» **Task**
Below are records; copy every line in them that holds the word "oder".

======== Task data

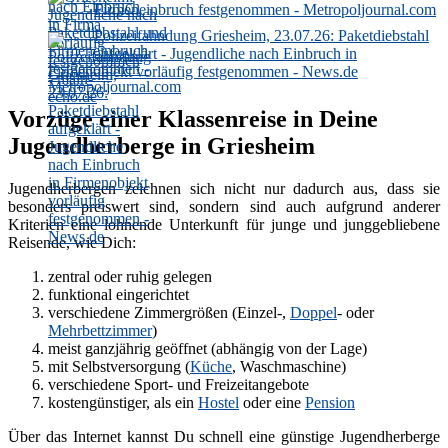
Firmeneinbruch festgenommen - Metropoljournal.com
Polizeifahndung Griesheim, 23.07.26: Paketdiebstahl
aufgeklärt - Jugendliche nach Einbruch in
Firmenobjekt vorläufig festgenommen - News.de
Vorzüge einer Klassenreise in Deine
Jugendherberge in Griesheim
Jugendherbergen zeichnen sich nicht nur dadurch aus, dass sie
besonders preiswert sind, sondern sind auch aufgrund anderer
Kriterien eine lohnende Unterkunft für junge und junggebliebene
Reisende, wie Dich:
zentral oder ruhig gelegen
funktional eingerichtet
verschiedene Zimmergrößen (Einzel-,
Doppel
- oder
Mehrbettzimmer
)
meist ganzjährig geöffnet (abhängig von der Lage)
mit Selbstversorgung (
Küche
, Waschmaschine)
verschiedene Sport- und Freizeitangebote
kostengünstiger, als ein
Hostel
oder eine
Pension
Über das Internet kannst Du schnell eine günstige Jugendherberge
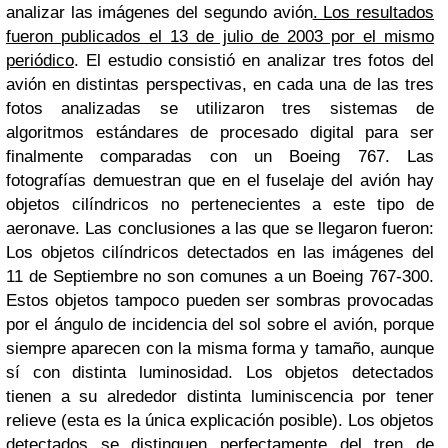
analizar las imágenes del segundo avión
. Los resultados
fueron publicados el 13 de julio de 2003 por el mismo
periódico
. El estudio consistió en analizar tres fotos del
avión en distintas perspectivas, en cada una de las tres
fotos analizadas se utilizaron tres sistemas de
algoritmos estándares de procesado digital para ser
finalmente comparadas con un Boeing 767. Las
fotografías demuestran que en el fuselaje del avión hay
objetos cilíndricos no pertenecientes a este tipo de
aeronave. Las conclusiones a las que se llegaron fueron:
Los objetos cilíndricos detectados en las imágenes del
11 de Septiembre no son comunes a un Boeing 767-300.
Estos objetos tampoco pueden ser sombras provocadas
por el ángulo de incidencia del sol sobre el avión, porque
siempre aparecen con la misma forma y tamaño, aunque
sí con distinta luminosidad. Los objetos detectados
tienen a su alrededor distinta luminiscencia por tener
relieve (esta es la única explicación posible). Los objetos
detectados se distinguen perfectamente del tren de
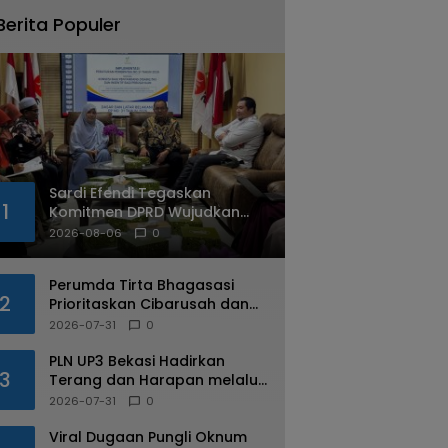
Berita Populer
Sardi Efendi Tegaskan
1
Komitmen DPRD Wujudkan
Kota Bekasi Ramah
2026-08-06
0
Disabilitas
Perumda Tirta Bhagasasi
2
Prioritaskan Cibarusah dan
Bojongmangu dalam
2026-07-31
0
Distribusi Air Bersih
PLN UP3 Bekasi Hadirkan
3
Terang dan Harapan melalui
Program Light Up The Dream
2026-07-31
0
bagi Warga Margahayu
Viral Dugaan Pungli Oknum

================

» **Answer space**
zentral oder ruhig gelegen
- oder
oder eine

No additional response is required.